Trampas para monstruos

Solté al tigre porque yo ya estaba harto y él hambriento. La escena fue como la imaginé; los pasajeros del vagón del metro dejaron por fin de prestar atención a sus pantallas y a sus vidas virtuales y comenzaron a gritar en dolby surround. La fiera, como quería silencio antes de su festín, saltó sobre la yugular de los hombres más histéricos y de las mujeres más ruidosas y, como allí no callaba ni dios, hubo una pequeña matanza hasta que llegué a destino y encerré al animal de nuevo en mi imaginación. Las víctimas recobraron sus aburridos cuellos y sus ropas limpias sin sangre y sus malditos móviles.

A la mañana siguiente hubo una escena similar, salvo que en lugar de un tigre, creo recordar haber soltado un pequeño mamut, cuando otro vagón repleto de personas incapaces de levantar la vista de sus flamantes smartphones,me hicieron perder la paciencia. Y así volvió a suceder al día siguiente, y al otro y al otro, bien con un ninja sanguinario, con una gigantesca planta carnívora insaciable, o con un extraterrestre exterminador que nos llamaba alienígenas a nosotros.

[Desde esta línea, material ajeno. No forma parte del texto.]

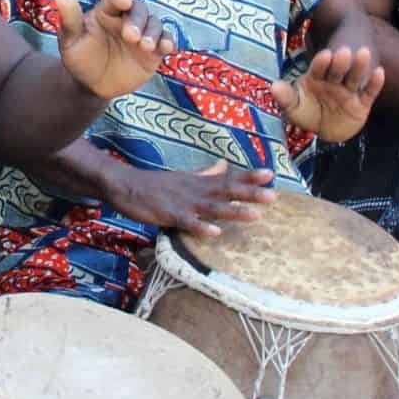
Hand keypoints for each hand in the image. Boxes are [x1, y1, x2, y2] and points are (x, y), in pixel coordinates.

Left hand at [55, 0, 172, 99]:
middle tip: (130, 36)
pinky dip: (168, 41)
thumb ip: (69, 19)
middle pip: (138, 10)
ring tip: (145, 46)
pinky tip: (165, 48)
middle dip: (137, 20)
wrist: (92, 85)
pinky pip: (166, 40)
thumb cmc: (80, 58)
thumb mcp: (70, 40)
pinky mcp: (154, 51)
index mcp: (107, 11)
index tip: (123, 1)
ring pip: (154, 23)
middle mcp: (127, 19)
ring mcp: (142, 34)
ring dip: (153, 32)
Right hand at [109, 159, 275, 237]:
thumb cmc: (155, 184)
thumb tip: (223, 166)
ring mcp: (183, 203)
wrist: (125, 185)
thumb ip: (204, 174)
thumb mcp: (183, 177)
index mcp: (199, 181)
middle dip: (249, 193)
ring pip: (212, 207)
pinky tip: (215, 232)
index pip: (228, 178)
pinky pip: (188, 223)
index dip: (248, 177)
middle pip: (226, 191)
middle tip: (273, 195)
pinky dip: (201, 227)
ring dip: (233, 211)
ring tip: (255, 215)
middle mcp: (195, 190)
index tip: (270, 174)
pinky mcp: (169, 215)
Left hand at [271, 45, 384, 143]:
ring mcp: (349, 91)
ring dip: (359, 66)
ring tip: (364, 53)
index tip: (325, 55)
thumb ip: (286, 97)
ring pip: (355, 77)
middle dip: (340, 62)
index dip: (322, 62)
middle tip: (343, 52)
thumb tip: (273, 87)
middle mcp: (334, 81)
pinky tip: (379, 72)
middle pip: (338, 70)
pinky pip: (369, 92)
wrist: (326, 129)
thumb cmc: (308, 112)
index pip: (319, 68)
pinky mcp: (362, 103)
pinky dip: (374, 83)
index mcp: (316, 77)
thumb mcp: (294, 106)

La escabechina de pasajeros, que finalmente recobraban sus vidas al llegar a mi parada, se perpetuó hasta el sexto día, cuando al vagón subió mi némesis. Se colocó con descaro en frente de mí y cubrió la salida. Ella no tenía móvil y yo ni siquiera un libro entre las manos. Me retó con su mirada y no fui capaz de hacer otra cosa que humillar la cabeza, hasta que bajé en mi estación con mucho cuidado de no rozarla.

Hoy, nada más subir al vagón, he pegado mis ojos al móvil, buscándola desesperadamente en las redes sociales, por si tuviera la suerte de volver a encontrarnos y, en esta ocasión, fuera capaz de liberarme de mis monstruos.